地理学报 ›› 2020, Vol. 75 ›› Issue (11): 2319-2331.doi: 10.11821/dlxb202011004

• 气候与环境演变 • 上一篇    下一篇

大兴安岭多年冻土区森林土壤温室气体通量

吴祥文(), 臧淑英(), 马大龙, 任建华, 李昊, 赵光影   

  1. 哈尔滨师范大学寒区地理环境监测与空间信息服务黑龙江省重点实验室,哈尔滨 150025
  • 收稿日期:2019-01-16 修回日期:2020-09-04 出版日期:2020-11-25 发布日期:2021-01-25
  • 通讯作者: 臧淑英
  • 作者简介:吴祥文(1991-), 男, 江苏连云港人, 博士生, 主要从事寒区冻土与气候变化研究。E-mail: hsdwxw@163.com
  • 基金资助:
    国家自然科学基金项目(41971151);国家自然科学基金项目(41501065);国家自然科学基金项目(41601382);黑龙江省自然科学基金项目(TD2019D002);哈尔滨师范大学博士研究生创新基金项目(HSDBSCX2019-02)

Greenhouse gas fluxes from forest soil in permafrost regions of Greater Hinggan Mountains, Northeast China

WU Xiangwen(), ZANG Shuying(), MA Dalong, REN Jianhua, LI Hao, ZHAO Guangying   

  1. Heilongjiang Province Key Laboratory of Geographical Environment Monitoring and Spatial Information Service in Cold Regions, Harbin Normal University, Harbin 150025, China
  • Received:2019-01-16 Revised:2020-09-04 Online:2020-11-25 Published:2021-01-25
  • Contact: ZANG Shuying
  • Supported by:
    National Natural Science Foundation of China(41971151);National Natural Science Foundation of China(41501065);National Natural Science Foundation of China(41601382);Natural Science Foundation of Heilongjiang Province(TD2019D002);Doctoral Innovation Foundation of Harbin Normal University(HSDBSCX2019-02)

摘要:

多年冻土温室气体排放对全球气候变化有重要影响。采用静态暗箱—气相色谱法,于2016—2017年生长季(5—9月),对大兴安岭多年冻土区兴安落叶松林、樟子松林和白桦林土壤二氧化碳(CO2)、甲烷(CH4)和氧化亚氮(N2O)通量进行野外原位观测,对比分析温室气体通量的动态变化特征及其关键影响因子。结果表明:3种林型土壤CO2通量范围为65.88~883.59 mg·m-2·h-1;CH4通量范围为-93.29~-2.82 μg·m-2·h-1;N2O通量范围为-5.31~45.22 μg·m-2·h-1。整个生长季兴安落叶松林、樟子松林和白桦林土壤均表现为CO2、N2O的排放源、CH4的吸收汇,土壤CO2和CH4通量在不同林型和年际间差异显著。3种林型土壤CO2通量与5 cm、10 cm和15 cm土壤温度呈极显著正相关(P < 0.01);CH4通量受土壤含水量和10 cm、15 cm土壤温度的影响较大(P < 0.05);兴安落叶松林和樟子松林土壤N2O通量与气温呈显著正相关(P < 0.05),而白桦林土壤N2O则与15 cm土壤温度呈显著负相关(P < 0.05)。基于100 a时间尺度计算温室气体全球综合增温潜势,3种林型土壤温室气体的排放对气候变暖具有正反馈作用。

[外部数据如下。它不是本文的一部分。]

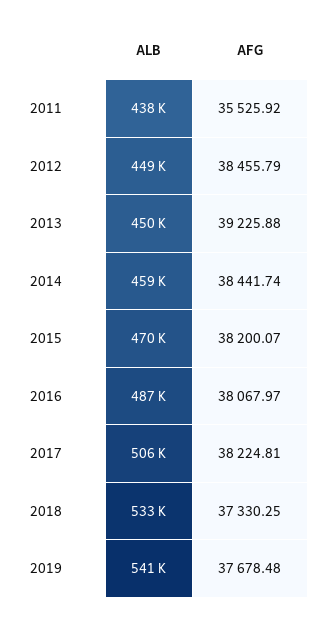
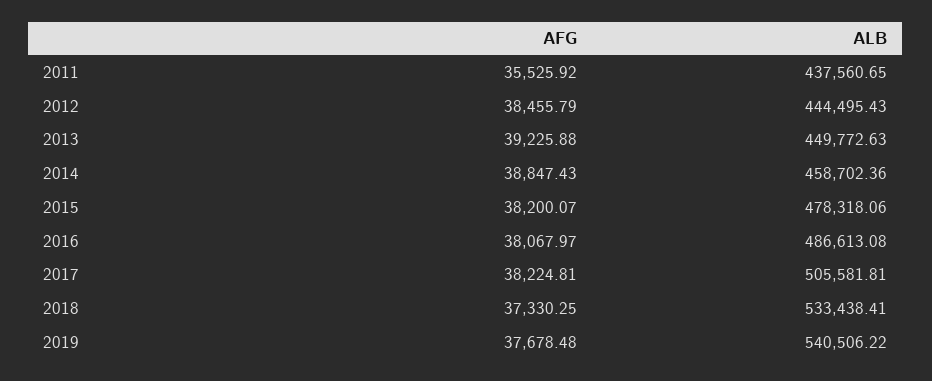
ALB, 2012: 449000 -> 444495.43
AFG, 2014: 38441.74 -> 38847.43
ALB, 2015: 470000 -> 478318.06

关键词: 温室气体, 多年冻土, 森林土壤, 全球增温潜势, 大兴安岭

Abstract:

Greenhouse gases from permafrost have a significant impact on global climate change. The in situ static dark chamber and gas chromatography techniques were used to monitor the fluxes of carbon dioxide (CO2), methane (CH4), and nitrous dioxide (N2O) from the typical forest soils of Larix gmelini, Pinus sylvestris, and Betula platyphylla in the permafrost regions of the Greater Hinggan Mountains. The experiment was conducted during the growing season (May to September) of 2016 and 2017. The dynamic characteristics of greenhouse gas fluxes and the controlling factors were comparatively analyzed. The results showed that soil CO2, CH4, and N2O fluxes of the three forest types were 65.88-883.59 mg·m-2·h-1, -93.29--2.82 μg·m-2·h-1, and -5.31-45.22 μg·m-2·h-1, respectively. The soils from the three typical forests were all sources for CO2 and N2O, and sink for CH4 during the entire observation period. Soil CO2 and CH4 fluxes changed significantly among different forest types and between the two observation periods. The soil CO2 fluxes of the three forest types were mainly controlled by soil temperature and were found to have a significantly positive correlation with the soil temperature at 5, 10, and 15 cm (P < 0.01). The soil CH4 fluxes were affected by soil water content and soil temperature. The correlations were significant in the soils at 10 and 15 cm (P < 0.05). Moreover, the air temperature controlled and regulated soil N2O fluxes. The soil N2O fluxes in the Betula platyphylla forest showed a significantly negative correlation with the soil temperature at 15 cm (P < 0.05). The emission rate of soil CO2 and N2O accelerated with increasing temperature, while the absorption rate of CH4 decreased, enhancing the atmospheric greenhouse effect. The global warming potential of greenhouse gases was calculated based on the 100-year time scale, where the soil greenhouse gases of the three forest types exhibited a positive feedback on climate warming.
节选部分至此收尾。